Fass points to her own upbringing in the Flatbush section of Brooklyn in the 1950s and 60s — walking down the block to buy a newspaper for her parents or play with friends in the street. “I went on the subway by myself at 10 years old.”

There were limits to childhood freedom — she was warned to be careful crossing the street and stay away from a bar near the local candy store. But she was often out of sight of parents. Today, meanwhile, “free-range” parents can face arrest for allowing kids to walk home from a park alone.

One irony of the Patz case was that his mother was in fact home. She had allowed Etan a brief moment of freedom that ended in a nightmare.

Another irony: the new norms of protectiveness sometimes overlook the ways society could actually protect and help its children.

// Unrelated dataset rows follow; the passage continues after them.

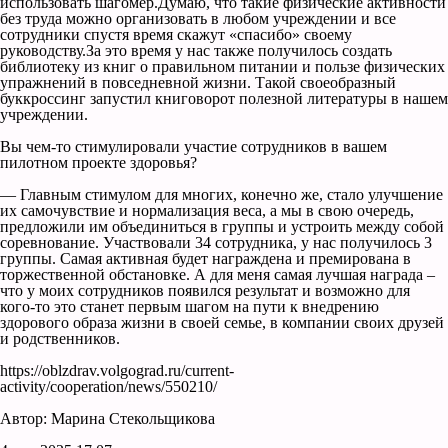
использовать шагомер.Думаю, что такие физические активности
без труда можно организовать в любом учреждении и все
сотрудники спустя время скажут «спасибо» своему
руководству.За это время у нас также получилось создать
библиотеку из книг о правильном питании и пользе физических
упражнений в повседневной жизни. Такой своеобразный
буккроссинг запустил книговорот полезной литературы в нашем
учреждении.
Вы чем-то стимулировали участие сотрудников в вашем
пилотном проекте здоровья?
— Главным стимулом для многих, конечно же, стало улучшение
их самочувствие и нормализация веса, а мы в свою очередь,
предложили им объединиться в группы и устроить между собой
соревнование. Участвовали 34 сотрудника, у нас получилось 3
группы. Самая активная будет награждена и премирована в
торжественной обстановке. А для меня самая лучшая награда –
что у моих сотрудников появился результат и возможно для
кого-то это станет первым шагом на пути к внедрению
здорового образа жизни в своей семье, в компании своих друзей
и родственников.
https://oblzdrav.volgograd.ru/current-
activity/cooperation/news/550210/
Автор: Марина Стекольщикова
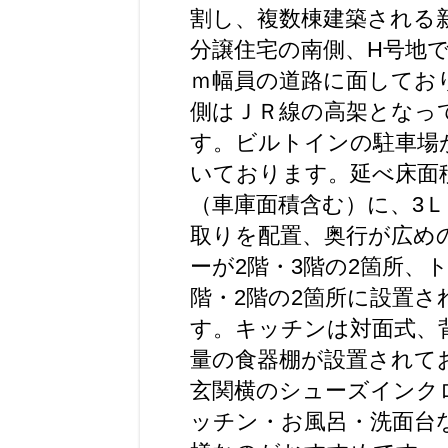
割し、複数棟建築される
分譲住宅の南側、H号地で
ｍ幅員の道路に面してお
側はＪＲ線の高架となっ
す。ビルトインの駐車場
いております。延べ床面積
（車庫面積含む）に、3
取りを配置、奥行が広め
ーが2階・3階の2箇所、
階・2階の2箇所に設置さ
す。キッチンは対面式、
量の食器棚が設置されて
玄関横のシューズインク
ッチン・お風呂・洗面台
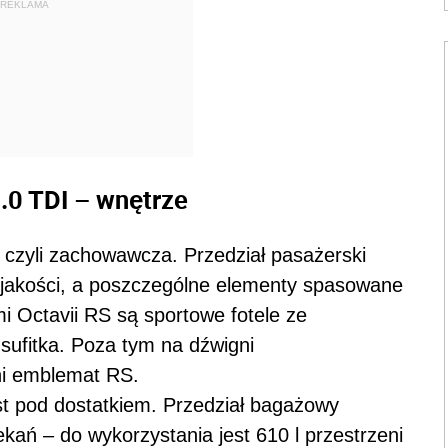
REKLAMA
.0 TDI – wnętrze
, czyli zachowawcza. Przedział pasażerski
 jakości, a poszczególne elementy spasowane
 Octavii RS są sportowe fotele ze
sufitka. Poza tym na dźwigni
ni emblemat RS.
est pod dostatkiem. Przedział bagażowy
ań – do wykorzystania jest 610 l przestrzeni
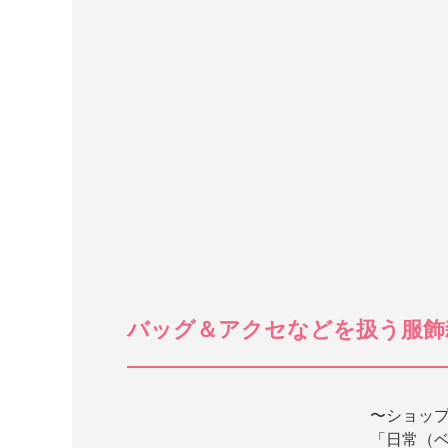
バッグ＆アクセなどを扱う服飾雑
〜ショッ
「日常（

“We do very little to protect parents from making hard decisions,” says Stephanie Coontz, author of The Way We Never Were: American Families And The Nostalgia Trap. A focus on “stranger danger” doesn’t do much to protect against domestic abuse within families. In terms of child care, we could ask government to provide safe, affordable care, or extend parental leave rather than scold families who struggle to do their best with their kids. While that has been a priority in places like New York City under Mayor Bill de Blasio, “that has not yet been the focus of politicians” nationwide, Coontz says.

Instead, we let ourselves be controlled by the terrifying outlier scenario. Just keep your children inside or watched, and everything will be better, the thinking goes.

Fass says that while raising her children in San Francisco, she wouldn’t let them do plenty of the things she was accustomed to growing up. But it’s still striking to see how far things have changed. “When I come to New York,” Fass noticed, it is hard to miss “the emptiness of the playgrounds.”